Установив обратную связь, я начал активно транслировать свои желания за пределы толстой металлической двери. И надо сказать, исполнялись только самые неожиданные. Ну – вот например, «Водка». Или, например, почему стали возможны сегодняшние воспоминания – мне принесли целую пачку, какой–то специальной бумаги и странные мелки. Не, ну я понял уже давно, что никаких предметов, могущих преобразоваться в режущее или колющее мне сюда никто не допустит. Мелки оказались весьма удобными для письма, они были похожи на восковую свечу, могли сминаться в комок и раскатываться в карандаш удобной толщины и длины, затачиваться скатыванием в тонкий конец и оставляли на бумаге прямо таки чернильный след. Именно на этой бумаге, а ни на чем другом. Однажды, выступая с приветственной речью на историческом симпозиуме, я обрушил много критики на историческое сообщество за то, что они, историки, вместо того чтобы хранить историю в неизменном, фундаментальном состоянии – постоянно переписывают и подгоняют ортодоксальную науку под политические нужды сложившегося дня. В зале начались недовольные гудения, Путину бы аплодировали, Шумову можно пошуметь. Тогда я жестко заткнул историческое недовольство, заявив, что необходимо будет пересмотреть регалии наших историков и сделал еще одно, весьма революционное замечание:

Вы даже порядок изучения предмета истории не можете правильно определить, и позволяете мне здесь шуметь на меня! Кто сказал и кто вас учил рассматривать историю от прошлого к настоящему? Может в этом и есть ошибка вашего общего мировоззрения? Плюс еще и советский опыт отношения с властью – и вы полностью утратили свой фундаментальный стержень? Вы лучше меня должны понимать, что изучение истории должно происходить от вчерашнего дня и вглубь веков, а не наоборот. Иначе как вы определите точку начала, если это не вчерашний день? Да, пусть события вчерашнего дня исторически еще не раскрылись полностью, но именно это позволяет их описывать так, какими они были независимо от их будущей исторической значимости. И уходя вглубь веков, туда, где история полна гипотез и предположений, вы можете предполагать и сомневаться, совершать открытия и изменять прежние представления о мироустройстве, но это никак уже не повлияет на историческую картину вчерашнего дня, если она была вами описана в соответствии с действительностью» … Историки, советские историки, они сплошь были советские историки в том колонном зале. Ни одного молодого, светлого лица. Я с нескрываемым отвращением смотрел в зал – передо мной сидели люди, в большинстве своем менявшие историю не благодаря находкам и открытиям, а благодаря прочтению советской и далее российской прессы. Они меня ненавидели, да и я готов был отобрать у них все ученые степени и выслать куда–нибудь за Урал на раскопки под старость лет. Вечером я видел в конце длинного кремлевского коридора подполковника в желтом. Он не приближался, одной рукой облокотившись на кобуру, второй открывая боковую дверь неизвестно куда. Мне показалось, он был недоволен моим сегодняшним выступлением.

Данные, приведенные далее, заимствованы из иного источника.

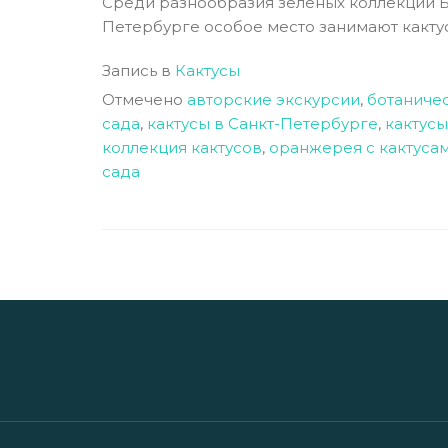
Среди разнообразия зеленых коллекций Б
Петербурге особое место занимают кактус
Запись в
Кактусы
Отмечено
авторские экскурсии
,
ботаниче
сада
,
кактусы в Санкт-Петербурге
,
кактусы
коллекция кактусов
,
оранжерея с кактуса
сада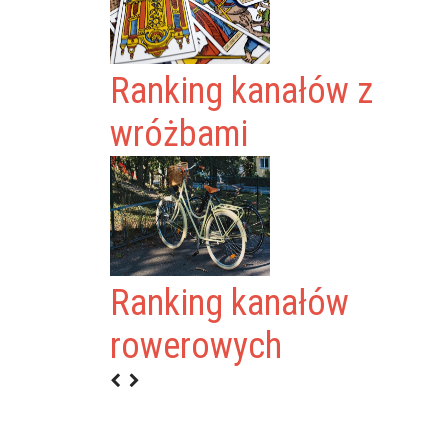
Ranking kanałów z
wróżbami
Ranking kanałów
rowerowych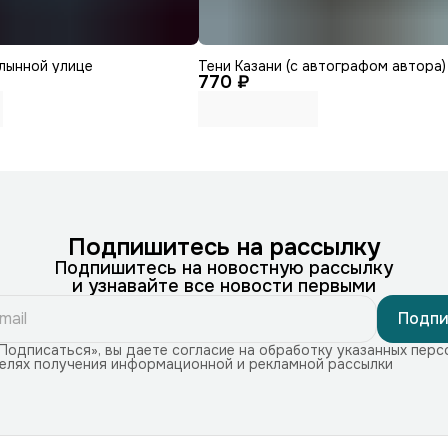
лынной улице
Тени Казани (с автографом автора)
770 ₽
Подпишитесь на рассылку
Подпишитесь на новостную рассылку
и узнавайте все новости первыми
Подпи
Подписаться», вы даете согласие на обработку указанных перс
целях получения информационной и рекламной рассылки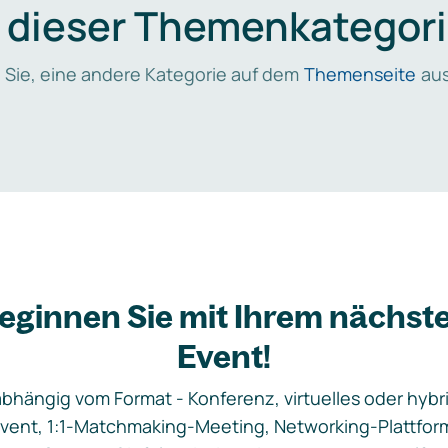
n dieser Themenkategori
 Sie, eine andere Kategorie auf dem
Themenseite
aus
eginnen Sie mit Ihrem nächst
Event!
bhängig vom Format - Konferenz, virtuelles oder hybr
vent, 1:1-Matchmaking-Meeting, Networking-Plattfor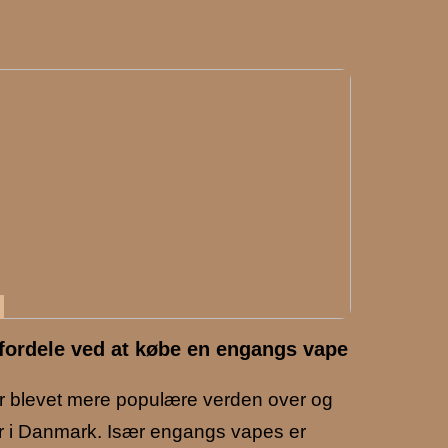
fordele ved at købe en engangs vape
r blevet mere populære verden over og
r i Danmark. Især engangs vapes er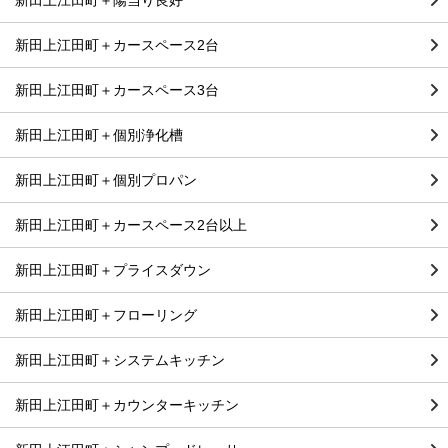
新田上江田町＋カースペース2台
新田上江田町＋カースペース3台
新田上江田町＋個別浄化槽
新田上江田町＋個別プロパン
新田上江田町＋カースペース2台以上
新田上江田町＋プライスダウン
新田上江田町＋フローリング
新田上江田町＋システムキッチン
新田上江田町＋カウンターキッチン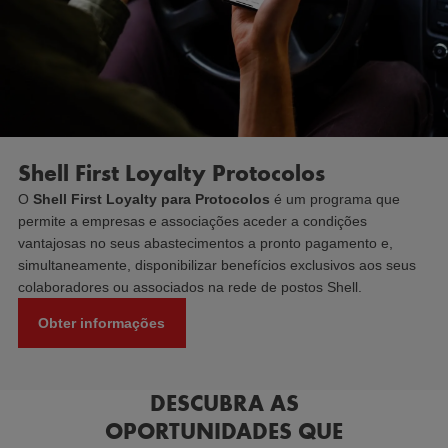
Shell First Loyalty Protocolos
O
Shell First Loyalty para Protocolos
é um programa que
permite a empresas e associações aceder a condições
vantajosas no seus abastecimentos a pronto pagamento e,
simultaneamente, disponibilizar benefícios exclusivos aos seus
colaboradores ou associados na rede de postos Shell.
Obter informações
DESCUBRA AS
OPORTUNIDADES QUE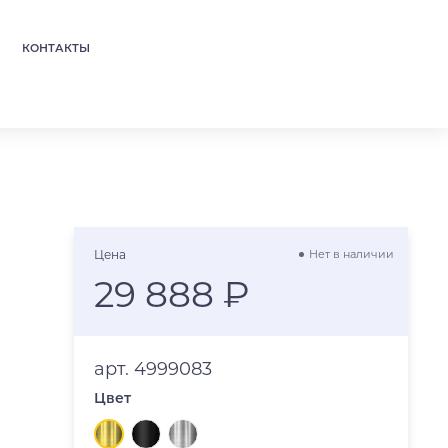
КОНТАКТЫ
Цена
Нет в наличии
29 888 ₽
арт. 4999083
Цвет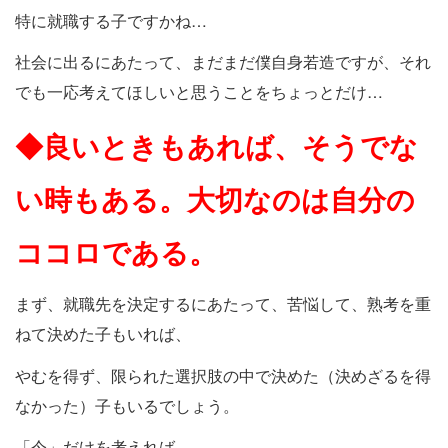
特に就職する子ですかね…
社会に出るにあたって、まだまだ僕自身若造ですが、それ
でも一応考えてほしいと思うことをちょっとだけ…
◆良いときもあれば、そうでな
い時もある。大切なのは自分の
ココロである。
まず、就職先を決定するにあたって、苦悩して、熟考を重
ねて決めた子もいれば、
やむを得ず、限られた選択肢の中で決めた（決めざるを得
なかった）子もいるでしょう。
「今」だけを考えれば…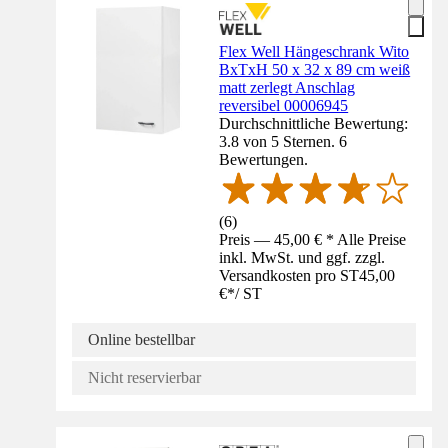
Flex Well Hängeschrank Wito
BxTxH 50 x 32 x 89 cm weiß
matt zerlegt Anschlag
reversibel 00006945
Durchschnittliche Bewertung:
3.8 von 5 Sternen. 6
Bewertungen.
(
6
)
Preis — 45,00 € * Alle Preise
inkl. MwSt. und ggf. zzgl.
Versandkosten pro ST
45,00
€
*
/
ST
Online bestellbar
Nicht reservierbar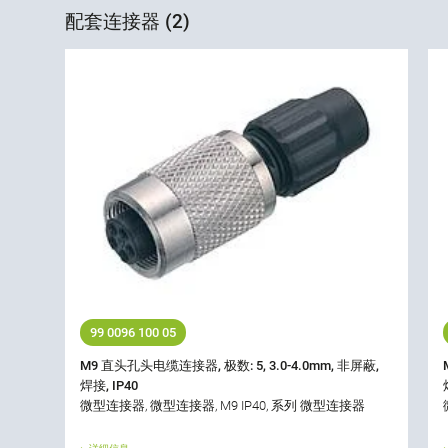
配套连接器 (2)
99 0096 100 05
M9 直头孔头电缆连接器, 极数: 5, 3.0-4.0mm, 非屏蔽,
焊接, IP40
微型连接器, 微型连接器, M9 IP40, 系列 微型连接器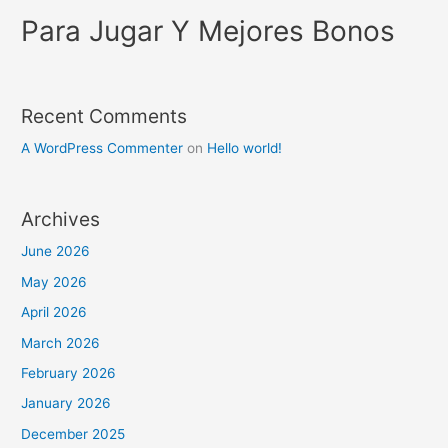
Para Jugar Y Mejores Bonos
Recent Comments
A WordPress Commenter
on
Hello world!
Archives
June 2026
May 2026
April 2026
March 2026
February 2026
January 2026
December 2025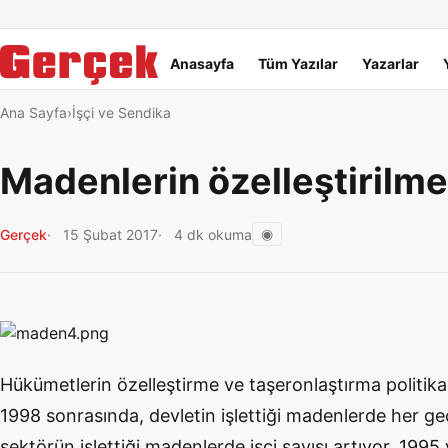
Dil Linkleri
İçeriğe geç
Navigasyonu atla
Ana menü
Anasayfa
Tüm Yazılar
Yazarlar
Ana Sayfa
İşçi ve Sendika
Madenlerin özelleştirilme
◉
Gerçek
15 Şubat 2017
4 dk okuma
Hükümetlerin özelleştirme ve taşeronlaştırma politikal
1998 sonrasında, devletin işlettiği madenlerde her geç
sektörün işlettiği madenlerde işçi sayısı artıyor. 1995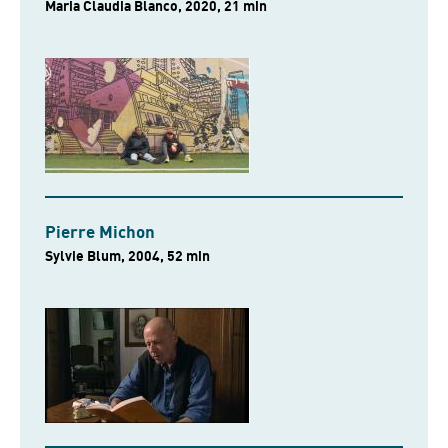
Maria Claudia Blanco, 2020, 21 min
Pierre Michon
Sylvie Blum, 2004, 52 min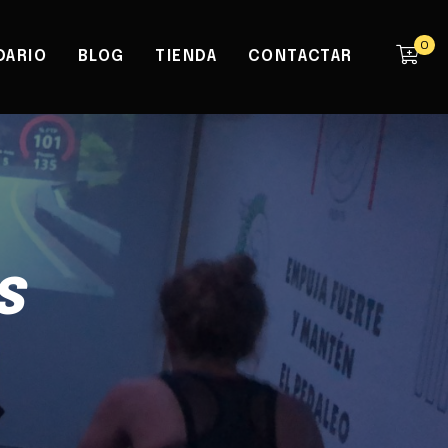
0
DARIO
BLOG
TIENDA
CONTACTAR
S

Ты не прав. Он как раз был доволен твоим выступлением, – опроверг старец Яков мои предположения, – Если товарищ с золотым пистолетом начнет сердиться на тебя, он перед тем как убить, пару раз предупредит.

И как он меня предупредит? – вечерние выпивания со старцем Яковом всегда вносили познавательную функцию.

В плечо толкнет, по лестнице спустит. Брал бы ты пример со своего предшественника, если боишься, он без охраны по Кремлю не перемещался. Желтый полковник к нему ни разу не выходил.

Не–а, не боюсь. Пусть выходит. Иначе как я пойму, что не туда зашел?

А почему ты решил, что должен идти, опираясь на ориентиры офицера с золотым пистолетом?

Не знаю, – я и действительно повелся в сторону таинственного явления непроизвольно. – Пока что наше мировоззрение совпадает, вы сами сказали.

Ну, вот опять, то «вы», то «ты»! Ты уже определись кто я – твой друг старик Яков или призрак стены Яков Багратионович Бауман–Троицкий.

Мы выпили по большому штофу водки из президентского серванта…

 

ГЛАВА ВТОРАЯ

РАСПАД РОССИЙСКОЙ ИМПЕРИИ

 

Сжатая пружина “вертикали власти” не просто разжалась – она выстрелила суровой пушкой. Повторения девяностых не случилось – случился полнейший хаос и беспредел. Средства массовой информации вмиг стали свободнее свободного, грязь и разоблачения хлынули разрушенной дамбой, финансовые институты рухнули, преступность восстала – хроники громких убийств потекли бурным потоком прорванного водохранилища.

Я ожидал простого возвращения гражданских свобод, а вместо этого получил беспрецедентный хаос и массовые беспорядки. И везде, где рукоплескали Путину, меня материли по телевидению даже не запикивая. Я спустил с цепи пса свободы, в месяц уничтожившего страну.

Когда Кемеровская область, вслед за Тувой объявила о выходе из состава федерации, я не позволил вводить в регионах военного положения и настоял на проведении всенародного регионального референдума, по примеру Крыма. Увидев “слабость” реакции, со следующего дня еще 36 подобных объявлений легли на мой рабочий стол. Шойгу подал рапорт об отставке и улетел в Кызыл, утром следующего дня на мой стол легло уведомление о добровольном выходе из состава РФ Алтайского края, Республики Алтай и заявка на проведение референдума об объединении Алтайского края, республики Алтай, Хакасии и Тувы с созданием Саяно–Алтайской Народной Демократической Республики.

Впервые в моем кабинете собрались сразу три старца, ранее я видел и общался с каждым по отдельности.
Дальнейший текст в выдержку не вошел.